Pakistan expecting `tough resistance` in Waziristan
Islamabad: The Pakistani army expects Taliban and al-Qaida fighters in the South Waziristan tribal region to put up "tough resistance" against a military offensive, the army`s chief spokesman said.
Maj. Gen. Athar Abbas also confirmed earlier reports that the military has completed preparations for what could be one of the most important operations against militants in Pakistan since 2001. South Waziristan is considered al-Qaida and the Taliban`s major stronghold in the lawless northwest region bordering Afghanistan.
Abbas did not give a start date, but the way he referred to the operation suggested a decision had been made to launch one.
"God willing, peace will again be restored in the area through a successful operation," he told the ARY news channel in an interview that aired Tuesday and Wednesday.
Abbas did not say what kind of operation may be in the works — a limited one relying mostly on air power or a fully fledged offensive with thousands of ground troops aimed at clearing, then holding the whole region.

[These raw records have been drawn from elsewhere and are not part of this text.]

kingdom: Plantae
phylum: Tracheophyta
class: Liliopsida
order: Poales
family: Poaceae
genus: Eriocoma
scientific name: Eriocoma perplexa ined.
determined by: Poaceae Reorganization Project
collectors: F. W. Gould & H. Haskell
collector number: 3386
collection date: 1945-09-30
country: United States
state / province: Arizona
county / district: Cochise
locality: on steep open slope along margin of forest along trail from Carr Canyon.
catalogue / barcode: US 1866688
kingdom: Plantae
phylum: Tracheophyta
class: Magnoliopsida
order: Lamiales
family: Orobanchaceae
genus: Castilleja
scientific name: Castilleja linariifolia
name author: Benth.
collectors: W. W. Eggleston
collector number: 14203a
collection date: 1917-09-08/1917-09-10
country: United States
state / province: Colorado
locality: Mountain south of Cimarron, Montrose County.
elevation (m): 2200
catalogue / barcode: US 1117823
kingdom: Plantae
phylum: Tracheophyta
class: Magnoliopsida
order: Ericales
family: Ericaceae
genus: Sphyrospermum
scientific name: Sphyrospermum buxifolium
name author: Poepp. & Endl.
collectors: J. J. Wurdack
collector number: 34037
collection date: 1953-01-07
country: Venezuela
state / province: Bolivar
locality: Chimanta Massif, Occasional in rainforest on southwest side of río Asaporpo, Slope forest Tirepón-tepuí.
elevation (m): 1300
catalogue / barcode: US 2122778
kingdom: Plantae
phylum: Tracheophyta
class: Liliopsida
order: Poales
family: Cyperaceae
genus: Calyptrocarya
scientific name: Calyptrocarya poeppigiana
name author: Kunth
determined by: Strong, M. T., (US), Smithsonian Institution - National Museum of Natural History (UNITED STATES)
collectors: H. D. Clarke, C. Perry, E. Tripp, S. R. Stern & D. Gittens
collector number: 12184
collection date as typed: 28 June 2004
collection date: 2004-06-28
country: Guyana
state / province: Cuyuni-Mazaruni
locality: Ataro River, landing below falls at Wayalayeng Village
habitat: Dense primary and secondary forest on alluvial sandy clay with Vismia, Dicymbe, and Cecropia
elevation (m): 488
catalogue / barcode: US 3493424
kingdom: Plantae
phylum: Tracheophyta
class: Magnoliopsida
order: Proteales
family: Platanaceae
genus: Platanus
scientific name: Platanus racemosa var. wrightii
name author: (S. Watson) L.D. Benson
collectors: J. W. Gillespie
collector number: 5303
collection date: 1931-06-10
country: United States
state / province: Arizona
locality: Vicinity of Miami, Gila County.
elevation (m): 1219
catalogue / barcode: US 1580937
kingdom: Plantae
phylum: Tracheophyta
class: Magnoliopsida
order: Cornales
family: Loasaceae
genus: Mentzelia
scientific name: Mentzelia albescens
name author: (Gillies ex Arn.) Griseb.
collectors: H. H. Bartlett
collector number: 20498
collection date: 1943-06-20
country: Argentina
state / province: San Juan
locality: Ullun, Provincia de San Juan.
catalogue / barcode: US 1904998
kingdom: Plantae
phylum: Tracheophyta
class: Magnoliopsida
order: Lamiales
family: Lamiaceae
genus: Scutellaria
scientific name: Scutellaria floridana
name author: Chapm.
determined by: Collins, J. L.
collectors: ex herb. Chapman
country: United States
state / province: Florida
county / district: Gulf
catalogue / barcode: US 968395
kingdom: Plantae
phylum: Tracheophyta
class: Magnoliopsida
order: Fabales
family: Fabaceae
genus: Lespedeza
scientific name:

The army abandoned early offensives and signed peace deals with militants in Waziristan after they put up a fierce fight.
Moving forcefully into South Waziristan is likely to gain praise from the United States. U.S. officials have long pressed Pakistan to eliminate safe havens on its soil used by militants to plan attacks on American and NATO forces in Afghanistan.
An operation in South Waziristan will face steep challenges, ranging from harsh terrain to well dug-in militants.
Pakistan`s military said months ago it was planning an operation aimed at eliminating Baitullah Mehsud, the Pakistani Taliban chief, in South Waziristan. But the U.S. killed Mehsud in a missile strike in August, and since then, there have been lingering questions over whether Pakistan would try to dismantle the rest of his network there.
Analysts say 10,000 well-armed militants, including foreign fighters, are in the region.
Abbas said the army had already tried to weaken the militants by surrounding them, blocking roads and targeting them through air strikes. The point was to weaken the militants before launching a full-scale offensive against them.
"As we all know, this group and this organization has fighters and they will offer a tough resistance in this area," Abbas said.
On Tuesday, the Pakistani Taliban claimed responsibility for a suicide bombing at the World Food Program headquarters in Islamabad that killed five people. The attack Monday prompted the U.N. to temporarily shut all its offices across the country.
The United States and other Western nations have been heartened by the army`s recent offensive against the Taliban in the Swat Valley, but questions remain over the country`s overall commitment to the fight against militants it once nurtured for proxy wars in India and Afghanistan.